Goal of the exercise
Carry on the worked examples on temporal-difference value updates below, picking up right after their final sentence.

Text block
Verify: Individual errors are ± 5 (never zero) but average exactly 0 — the variance persists while the mean is unbiased. Matches Mistake 2 in the parent note. ✓
Worked example Example 9 — Real-world word problem (cell C9)
Statement. You model your commute. State = "at the on-ramp." Reward = negative minutes elapsed each leg . You currently estimate the total remaining time from the on-ramp as V ( ramp ) = − 30 (i.e. 30 min). Today you spend 8 min on the ramp segment (R = − 8 ), and arrive at "midtown," which you estimate takes V ( midtown ) = − 18 more minutes. Use γ = 1 , α = 0.2 . Update V ( ramp ) .
Forecast: Observed leg + remaining estimate = 8 + 18 = 26 min, but you had guessed 30 . Should your ramp estimate get less negative (better) or more negative?
Build the target = R + γ V ( midtown ) = − 8 + 1 ( − 18 ) = − 26 .
Why this step? Reward is negative time ; the target is "time actually just spent + estimated time still to go," a fresher estimate of total minutes.
TD error δ = − 26 − ( − 30 ) = + 4 .
Why this step? Positive because the trip is turning out shorter (less negative) than the − 30 we feared.
Update V ( ramp ) ← − 30 + 0.2 ( 4 ) = − 29.2 .
Why this step? We nudge our commute estimate from 30 min toward 26 min — updating during the drive, exactly the parent note's opening intuition.
Verify: − 29.2 moved toward − 26 (shorter trip). Units: minutes throughout; α dimensionless. Sign sensible: good news → less negative. ✓
Worked example Example 10 — Exam twist: update order matters (cell C10)
Statement. One episode visits A → B → terminal ( + 1 ) , rewards 0 then + 1 , γ = 1 , α = 0.5 . Initial V ( A ) = 0 , V ( B ) = 0 . Perform the two online updates in the order they occur and report final V ( A ) , V ( B ) . Then say what V ( A ) would have been if V ( B ) had been updated first .
Forecast: When we update V ( A ) , does it use the old V ( B ) = 0 or the already-updated one?
Update A → B first (this happens first in time): target = 0 + 1 ( 0 ) = 0 , δ = 0 , V ( A ) ← 0 + 0.5 ( 0 ) = 0 .
Why this step? Online TD updates a state the moment its transition is observed, using whatever V ( B ) is right now — which is still 0 .
Update B → terminal : target = 1 + 1 ( 0 ) = 1 , δ = 1 , V ( B ) ← 0 + 0.5 ( 1 ) = 0.5 .
Why this step? B 's value only learns about the reward on this step; A has already been processed and does not see the new V ( B ) this episode.
Counterfactual: had B updated first (V ( B ) = 0.5 ), then A 's target would be 0 + 1 ( 0.5 ) = 0.5 , giving V ( A ) = 0.25 .

Data shown

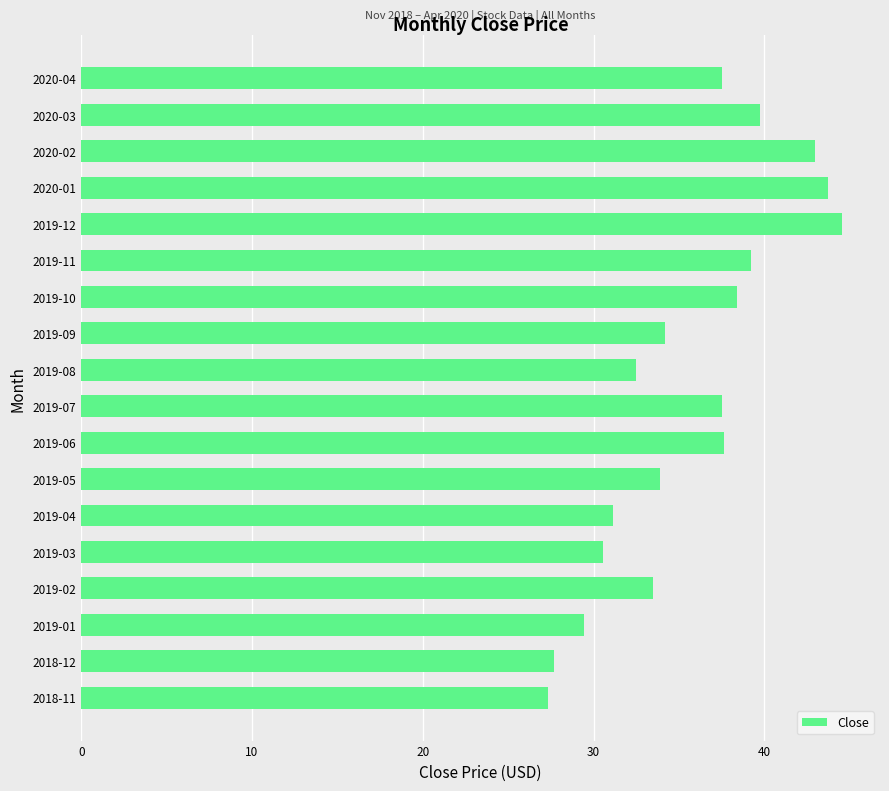

Is it true that the value at 2019-01 is 29.4?

True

Reply
Why this step? This shows the offline/batch or reversed-order variant propagates value one episode faster — the exam trap is assuming V ( A ) "sees" B 's new value in the same forward pass.
Verify: Forward online: V ( A ) = 0 , V ( B ) = 0.5 . Reversed order: V ( A ) = 0.25 . The intermediate number genuinely differs by update order.
Why this matters for TD(λ): plain TD(0) needs a whole extra episode to carry the reward one more state back (as Example 6 showed, one node per episode). TD(λ) fixes exactly this lag: it keeps an eligibility trace — a fading memory of recently-visited states — so that when the + 1 arrives at B , the error is broadcast backward within the same episode to A (and earlier states), scaled by how recently each was visited. So the "order matters, and forward order is slow" lesson here is precisely the pain that eligibility traces were invented to remove. ✓
Recall Quick self-test
Positive δ means the old value was too ::: low (target beat it), so the value rises
With γ = 0 , the TD target reduces to ::: just the immediate reward R t + 1
For a terminal next state the target is ::: the reward only, because V ( terminal ) = 0
Why does α = 1 fail on stochastic rewards? ::: it overwrites the estimate with a single noisy sample instead of averaging
If all transitions give δ = 0 , learning ::: stops — you are at a fixed point (Bellman-consistent)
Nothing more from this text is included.